At the resumed hearing before the arbitrator, the Minister submitted that an agreement had been made between the parties which had predated the letter of release of 14 February 1992 and that this agreement was capable of being affirmed and was, in fact, affirmed. That was not the issue which had been remitted to the arbitrator by the Full Court. The only issue was whether Civil Tech had affirmed the letter of release. Furthermore, it has never been part of the Minister’s claim that the parties reached any agreement other than that contained in the letter of release. The argument advanced by the Minister on the re-hearing is a very late introduction of a new issue. The Minister has not applied to amend his pleadings. Given the late hour when that new issue was raised, the fact that the Full Court had not remitted that issue to the arbitrator, and the absence of any amendment, the Minister cannot now rely on it.
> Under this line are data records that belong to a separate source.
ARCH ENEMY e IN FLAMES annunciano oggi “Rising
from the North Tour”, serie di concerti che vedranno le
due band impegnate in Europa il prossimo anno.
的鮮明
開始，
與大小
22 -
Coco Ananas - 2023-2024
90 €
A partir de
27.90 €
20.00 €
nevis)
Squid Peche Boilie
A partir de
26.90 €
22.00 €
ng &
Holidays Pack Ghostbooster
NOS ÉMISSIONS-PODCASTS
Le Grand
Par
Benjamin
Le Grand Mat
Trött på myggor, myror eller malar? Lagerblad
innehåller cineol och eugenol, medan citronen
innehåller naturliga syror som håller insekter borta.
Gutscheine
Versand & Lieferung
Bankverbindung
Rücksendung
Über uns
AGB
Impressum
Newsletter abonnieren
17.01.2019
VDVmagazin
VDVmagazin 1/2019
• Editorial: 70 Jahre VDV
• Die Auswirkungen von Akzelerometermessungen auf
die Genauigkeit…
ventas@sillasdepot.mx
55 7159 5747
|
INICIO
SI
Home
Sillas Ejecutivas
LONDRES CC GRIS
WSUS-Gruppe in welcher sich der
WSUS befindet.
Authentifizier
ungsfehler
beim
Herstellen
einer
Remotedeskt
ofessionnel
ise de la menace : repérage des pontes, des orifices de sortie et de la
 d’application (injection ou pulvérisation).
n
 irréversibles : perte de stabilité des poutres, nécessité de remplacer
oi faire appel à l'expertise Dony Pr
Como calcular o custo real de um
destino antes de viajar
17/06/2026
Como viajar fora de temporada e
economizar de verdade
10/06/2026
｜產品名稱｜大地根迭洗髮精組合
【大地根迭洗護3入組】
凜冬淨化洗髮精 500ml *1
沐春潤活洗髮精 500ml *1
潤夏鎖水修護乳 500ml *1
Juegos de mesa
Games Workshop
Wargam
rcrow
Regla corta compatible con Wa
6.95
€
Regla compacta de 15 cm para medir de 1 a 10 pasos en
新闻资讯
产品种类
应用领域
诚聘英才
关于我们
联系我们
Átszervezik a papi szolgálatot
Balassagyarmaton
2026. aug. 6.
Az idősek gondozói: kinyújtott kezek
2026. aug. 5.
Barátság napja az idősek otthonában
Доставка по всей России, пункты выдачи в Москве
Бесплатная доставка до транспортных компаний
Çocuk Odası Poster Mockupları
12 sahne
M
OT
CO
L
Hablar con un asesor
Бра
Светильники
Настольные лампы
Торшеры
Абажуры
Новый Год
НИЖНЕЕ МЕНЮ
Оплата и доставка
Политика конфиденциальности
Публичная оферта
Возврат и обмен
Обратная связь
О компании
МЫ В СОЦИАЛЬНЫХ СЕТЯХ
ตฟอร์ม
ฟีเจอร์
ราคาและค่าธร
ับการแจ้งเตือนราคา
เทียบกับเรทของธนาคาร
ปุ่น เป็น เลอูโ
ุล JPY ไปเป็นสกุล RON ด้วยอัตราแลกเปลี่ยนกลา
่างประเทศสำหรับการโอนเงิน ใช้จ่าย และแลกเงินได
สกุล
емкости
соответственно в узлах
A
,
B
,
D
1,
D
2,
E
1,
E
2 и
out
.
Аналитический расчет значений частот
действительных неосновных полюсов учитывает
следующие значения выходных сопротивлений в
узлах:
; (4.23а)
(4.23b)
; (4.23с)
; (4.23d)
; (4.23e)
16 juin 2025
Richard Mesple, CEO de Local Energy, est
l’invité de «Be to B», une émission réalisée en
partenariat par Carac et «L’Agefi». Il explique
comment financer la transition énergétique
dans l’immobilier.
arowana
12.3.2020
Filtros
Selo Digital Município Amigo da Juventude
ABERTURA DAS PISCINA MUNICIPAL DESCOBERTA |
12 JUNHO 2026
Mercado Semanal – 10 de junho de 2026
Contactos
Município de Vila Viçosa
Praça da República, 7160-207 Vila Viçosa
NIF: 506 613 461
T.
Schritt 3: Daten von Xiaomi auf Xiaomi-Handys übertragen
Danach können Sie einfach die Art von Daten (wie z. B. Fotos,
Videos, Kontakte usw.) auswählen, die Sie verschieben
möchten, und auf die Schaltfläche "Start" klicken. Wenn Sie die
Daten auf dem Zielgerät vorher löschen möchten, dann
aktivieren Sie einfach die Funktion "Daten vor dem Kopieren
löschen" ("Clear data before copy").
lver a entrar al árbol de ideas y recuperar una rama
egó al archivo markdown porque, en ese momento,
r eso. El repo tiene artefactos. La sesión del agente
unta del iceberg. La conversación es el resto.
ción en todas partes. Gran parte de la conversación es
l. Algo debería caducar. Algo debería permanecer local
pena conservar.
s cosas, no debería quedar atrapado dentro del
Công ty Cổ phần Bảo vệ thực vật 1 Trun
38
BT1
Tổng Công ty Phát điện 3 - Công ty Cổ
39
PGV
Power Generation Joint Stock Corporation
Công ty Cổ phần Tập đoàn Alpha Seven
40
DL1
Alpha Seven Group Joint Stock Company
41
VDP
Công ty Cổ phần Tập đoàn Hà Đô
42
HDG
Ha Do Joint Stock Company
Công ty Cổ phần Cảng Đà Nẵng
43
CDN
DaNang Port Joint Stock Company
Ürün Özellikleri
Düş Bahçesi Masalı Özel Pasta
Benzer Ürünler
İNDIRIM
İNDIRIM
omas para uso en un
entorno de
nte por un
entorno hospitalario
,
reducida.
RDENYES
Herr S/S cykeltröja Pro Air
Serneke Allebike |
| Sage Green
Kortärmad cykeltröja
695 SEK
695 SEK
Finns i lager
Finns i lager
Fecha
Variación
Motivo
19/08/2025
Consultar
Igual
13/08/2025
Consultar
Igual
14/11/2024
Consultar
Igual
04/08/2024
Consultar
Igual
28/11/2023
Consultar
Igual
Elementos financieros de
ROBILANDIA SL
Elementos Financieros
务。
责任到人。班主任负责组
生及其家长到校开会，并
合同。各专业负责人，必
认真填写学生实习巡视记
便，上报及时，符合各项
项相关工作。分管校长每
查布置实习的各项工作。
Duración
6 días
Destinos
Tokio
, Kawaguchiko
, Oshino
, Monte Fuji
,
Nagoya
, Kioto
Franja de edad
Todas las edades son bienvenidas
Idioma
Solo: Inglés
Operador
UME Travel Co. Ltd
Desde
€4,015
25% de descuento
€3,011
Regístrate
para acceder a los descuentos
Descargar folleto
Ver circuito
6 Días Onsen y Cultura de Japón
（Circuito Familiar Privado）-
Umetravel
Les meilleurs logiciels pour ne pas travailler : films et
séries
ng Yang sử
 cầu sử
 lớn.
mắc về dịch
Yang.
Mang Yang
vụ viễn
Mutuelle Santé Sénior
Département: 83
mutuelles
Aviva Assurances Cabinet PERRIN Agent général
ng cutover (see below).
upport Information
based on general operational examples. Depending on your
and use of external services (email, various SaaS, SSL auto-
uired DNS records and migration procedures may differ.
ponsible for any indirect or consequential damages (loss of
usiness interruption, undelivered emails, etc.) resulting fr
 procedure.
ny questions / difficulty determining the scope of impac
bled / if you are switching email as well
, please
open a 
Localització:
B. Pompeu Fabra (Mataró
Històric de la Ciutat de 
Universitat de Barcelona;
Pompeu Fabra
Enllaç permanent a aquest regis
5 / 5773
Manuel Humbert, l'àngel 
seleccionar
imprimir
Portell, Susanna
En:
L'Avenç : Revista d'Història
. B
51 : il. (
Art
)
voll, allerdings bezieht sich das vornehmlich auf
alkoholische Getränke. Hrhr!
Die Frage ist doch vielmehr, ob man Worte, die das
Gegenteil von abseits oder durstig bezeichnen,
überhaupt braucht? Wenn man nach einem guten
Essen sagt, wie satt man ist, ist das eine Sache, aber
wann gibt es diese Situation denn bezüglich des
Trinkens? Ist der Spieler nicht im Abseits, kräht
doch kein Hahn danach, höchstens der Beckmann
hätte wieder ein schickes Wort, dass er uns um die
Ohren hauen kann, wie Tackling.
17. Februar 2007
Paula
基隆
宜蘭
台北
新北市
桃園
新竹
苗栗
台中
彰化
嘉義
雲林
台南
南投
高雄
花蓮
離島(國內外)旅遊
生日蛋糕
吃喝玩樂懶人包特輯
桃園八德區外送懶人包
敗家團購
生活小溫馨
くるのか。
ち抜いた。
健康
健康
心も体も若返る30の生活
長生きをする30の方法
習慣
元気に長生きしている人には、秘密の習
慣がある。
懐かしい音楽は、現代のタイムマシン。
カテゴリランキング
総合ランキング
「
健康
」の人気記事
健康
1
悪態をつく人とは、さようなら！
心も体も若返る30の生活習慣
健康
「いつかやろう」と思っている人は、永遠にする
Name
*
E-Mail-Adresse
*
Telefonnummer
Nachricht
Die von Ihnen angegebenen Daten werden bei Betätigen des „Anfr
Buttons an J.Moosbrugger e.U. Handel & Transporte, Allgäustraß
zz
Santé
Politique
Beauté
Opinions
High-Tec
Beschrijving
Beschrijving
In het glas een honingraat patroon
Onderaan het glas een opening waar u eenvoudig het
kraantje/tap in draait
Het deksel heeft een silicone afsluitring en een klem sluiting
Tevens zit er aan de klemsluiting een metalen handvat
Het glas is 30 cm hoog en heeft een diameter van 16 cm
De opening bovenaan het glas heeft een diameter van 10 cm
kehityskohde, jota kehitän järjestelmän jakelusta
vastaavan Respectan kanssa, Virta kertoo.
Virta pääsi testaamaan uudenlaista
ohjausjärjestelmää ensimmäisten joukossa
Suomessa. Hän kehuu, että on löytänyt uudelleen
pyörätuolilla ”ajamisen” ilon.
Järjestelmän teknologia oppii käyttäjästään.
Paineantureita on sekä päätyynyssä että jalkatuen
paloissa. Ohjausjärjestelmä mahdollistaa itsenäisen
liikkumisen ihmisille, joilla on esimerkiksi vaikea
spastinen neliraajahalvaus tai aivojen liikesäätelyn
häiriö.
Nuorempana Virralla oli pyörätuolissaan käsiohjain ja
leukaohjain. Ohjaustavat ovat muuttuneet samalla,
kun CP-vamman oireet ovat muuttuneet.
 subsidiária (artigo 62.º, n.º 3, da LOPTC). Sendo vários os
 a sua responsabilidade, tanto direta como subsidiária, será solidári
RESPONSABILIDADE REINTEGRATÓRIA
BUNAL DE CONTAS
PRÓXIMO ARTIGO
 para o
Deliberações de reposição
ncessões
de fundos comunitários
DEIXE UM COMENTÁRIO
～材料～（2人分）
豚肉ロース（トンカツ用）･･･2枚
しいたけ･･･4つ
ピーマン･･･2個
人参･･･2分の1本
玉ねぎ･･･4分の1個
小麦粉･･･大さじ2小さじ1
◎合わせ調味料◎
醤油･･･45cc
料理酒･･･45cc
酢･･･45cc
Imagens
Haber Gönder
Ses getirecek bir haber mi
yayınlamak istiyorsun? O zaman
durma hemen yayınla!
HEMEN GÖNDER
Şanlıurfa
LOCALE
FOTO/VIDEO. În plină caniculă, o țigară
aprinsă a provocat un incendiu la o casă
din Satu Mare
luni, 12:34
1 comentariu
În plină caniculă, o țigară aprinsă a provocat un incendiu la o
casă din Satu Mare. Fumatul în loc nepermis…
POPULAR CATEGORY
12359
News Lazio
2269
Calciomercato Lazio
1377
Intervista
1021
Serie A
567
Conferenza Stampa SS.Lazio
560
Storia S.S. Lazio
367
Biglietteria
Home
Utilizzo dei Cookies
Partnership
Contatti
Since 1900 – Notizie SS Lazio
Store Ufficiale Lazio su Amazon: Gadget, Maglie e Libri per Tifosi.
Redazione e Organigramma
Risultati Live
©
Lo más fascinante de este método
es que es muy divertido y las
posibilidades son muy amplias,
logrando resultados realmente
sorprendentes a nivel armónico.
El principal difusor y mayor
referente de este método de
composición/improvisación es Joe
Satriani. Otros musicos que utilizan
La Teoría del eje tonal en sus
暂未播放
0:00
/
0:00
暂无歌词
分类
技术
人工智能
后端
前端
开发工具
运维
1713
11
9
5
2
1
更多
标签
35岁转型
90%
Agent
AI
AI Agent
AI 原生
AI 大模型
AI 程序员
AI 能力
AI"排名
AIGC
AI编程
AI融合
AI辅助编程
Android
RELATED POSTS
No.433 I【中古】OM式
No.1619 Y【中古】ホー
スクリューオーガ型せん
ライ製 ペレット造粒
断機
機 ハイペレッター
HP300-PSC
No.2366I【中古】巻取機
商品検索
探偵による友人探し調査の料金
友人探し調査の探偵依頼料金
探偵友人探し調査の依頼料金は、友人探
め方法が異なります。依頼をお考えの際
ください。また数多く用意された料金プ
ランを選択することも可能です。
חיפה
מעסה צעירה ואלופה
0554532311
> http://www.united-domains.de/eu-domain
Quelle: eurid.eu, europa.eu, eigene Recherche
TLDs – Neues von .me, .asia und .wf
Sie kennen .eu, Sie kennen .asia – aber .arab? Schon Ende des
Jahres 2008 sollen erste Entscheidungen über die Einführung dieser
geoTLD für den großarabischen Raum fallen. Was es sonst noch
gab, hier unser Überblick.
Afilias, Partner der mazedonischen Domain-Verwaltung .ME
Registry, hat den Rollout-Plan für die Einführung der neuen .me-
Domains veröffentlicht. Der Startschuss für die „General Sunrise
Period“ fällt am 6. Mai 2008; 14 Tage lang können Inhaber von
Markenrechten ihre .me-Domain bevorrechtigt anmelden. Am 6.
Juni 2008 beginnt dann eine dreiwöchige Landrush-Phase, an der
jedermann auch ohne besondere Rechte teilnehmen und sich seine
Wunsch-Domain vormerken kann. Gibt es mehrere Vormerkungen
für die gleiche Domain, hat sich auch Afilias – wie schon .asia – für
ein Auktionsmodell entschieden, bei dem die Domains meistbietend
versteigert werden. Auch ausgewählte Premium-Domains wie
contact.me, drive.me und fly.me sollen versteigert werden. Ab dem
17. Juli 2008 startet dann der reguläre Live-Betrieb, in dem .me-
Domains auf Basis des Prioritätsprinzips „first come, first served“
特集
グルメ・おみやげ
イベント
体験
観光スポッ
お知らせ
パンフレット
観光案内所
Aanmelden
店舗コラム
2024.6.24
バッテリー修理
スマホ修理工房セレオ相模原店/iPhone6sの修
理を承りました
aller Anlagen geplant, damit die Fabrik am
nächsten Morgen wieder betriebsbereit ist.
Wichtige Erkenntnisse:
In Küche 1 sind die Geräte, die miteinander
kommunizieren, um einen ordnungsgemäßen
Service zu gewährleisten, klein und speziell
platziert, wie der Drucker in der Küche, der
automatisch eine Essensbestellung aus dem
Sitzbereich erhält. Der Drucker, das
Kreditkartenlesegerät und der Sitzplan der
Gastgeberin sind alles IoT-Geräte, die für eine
Mr Meyer submitted that it was open to the Minister to advance the above argument because the arbitrator, in his 1996 award had, in paragraphs 71 to 74 and in paragraph 94, found the existence of such an agreement. There is nothing in those particular paragraphs which justifies that submission. Furthermore, when the award is read as a whole, it is apparent that the arbitrator has not found that any agreement existed between the parties or that any agreement was affirmed by Civil Tech. Instead, the arbitrator found that there was a common intention to resolve the issues between them but that the letter of release did not fulfil that intention. The Minister’s submission is, therefore, unfounded.
For all of these reasons, there is no error of law on the face of the record, manifest or otherwise. For like reasons, there is no evidence of an error of law, the determination of which would add substantially to the certainty of commercial law. It follows that the application for leave to appeal must be refused.